Sa spécialité est identifiable en une phrase : la communication des réseaux d'enseignes et la performance locale. C'est un métier peu spectaculaire — décliner un plan média à l'échelle de centaines de points de vente, arbitrer entre affichage de proximité, radio locale, presse quotidienne régionale et digital géolocalisé — mais c'est un métier que les grands réseaux mondiaux, structurés pour l'achat de masse, traitent rarement comme un cœur d'offre. CoSpirit en a fait le sien, et cela se lit dans son positionnement au classement RECMA, où le groupe figure au Top 10 de l'évaluation qualitative après avoir été signalé comme l'une des plus fortes progressions du marché.

La commande publique comme terrain de conquête

L'année 2025 a offert une démonstration concrète. En mai, la Métropole de Lyon a confié à CoSpirit Media, à l'issue d'un appel d'offres, le conseil et l'achat média digital pour deux ans — un marché dont le budget total est estimé à 12 millions d'euros HT. La semaine précédente, l'agence avait déjà remporté la stratégie média offline de la même collectivité. Elle a également décroché l'appel d'offres de l'Établissement français du sang, portant sur l'achat d'espaces publicitaires et le conseil en stratégie média.
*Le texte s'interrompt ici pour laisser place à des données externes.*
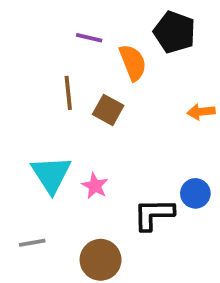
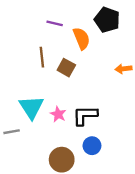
blue circle: (195, 193) -> (92, 146), moved
black L-shape: (154, 214) -> (85, 115), moved
gray line: (32, 243) -> (12, 132), moved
Ces gains disent quelque chose du marché. Les acheteurs publics raisonnent en critères écrits, en méthodologie, en transparence des conditions d'achat — un cadre où la taille du réseau pèse moins que la qualité du dossier et l'ancrage territorial. Pour un indépendant, c'est un terrain de jeu plus praticable qu'une compétition mondiale arbitrée depuis un siège étranger. Les consultations publiques que nous suivons dans notre rubrique marchés publics constituent d'ailleurs un flux régulier, accessible à des structures de taille moyenne.

Militante, et assumée

CoSpirit revendique par ailleurs une posture qui la distingue. Lors d'une journée organisée le 12 mars 2025 pour ses trente ans, réunissant environ 200 clients, partenaires et collaborateurs autour des enjeux climatiques, le groupe a déclaré vouloir devenir une « agence média militante ». Son président, Florian Grill, a résumé l'ambition dans les colonnes de The Media Leader : « Nous voulons prouver qu'il est possible d'être utile économiquement, et responsable socialement. À notre échelle, avec un volume proche du milliard, cela commence à produire un impact réel. » Il cite trois chantiers : le local, la réduction de la dépendance aux plateformes et l'impact carbone.

Le deuxième point est le plus intéressant. Réduire la part des grandes plateformes dans un plan média n'est pas un slogan gratuit quand une part croissante des budgets français y est captée. C'est une position de marché autant qu'une conviction : un indépendant qui sait acheter de la presse quotidienne régionale, de la radio locale et de l'affichage de proximité vend précisément ce que les plateformes ne vendent pas.

Ce que le cas dit du marché

Il serait excessif d'en tirer une loi générale. Les indépendants français restent minoritaires en volume face aux réseaux, et une année de prix ne fait pas une trajectoire. Mais le cas illustre une mécanique désormais visible : plutôt que d'affronter les groupes sur le terrain de la puissance d'achat, les agences média indépendantes qui tiennent construisent une position sur un segment que les réseaux servent mal — le local, le commerce de proximité, la collectivité territoriale — et s'y rendent difficilement remplaçables.

C'est une stratégie moins bruyante que la fusion-acquisition. Elle a le mérite de reposer sur un savoir-faire qui ne s'achète pas en une opération capitalistique.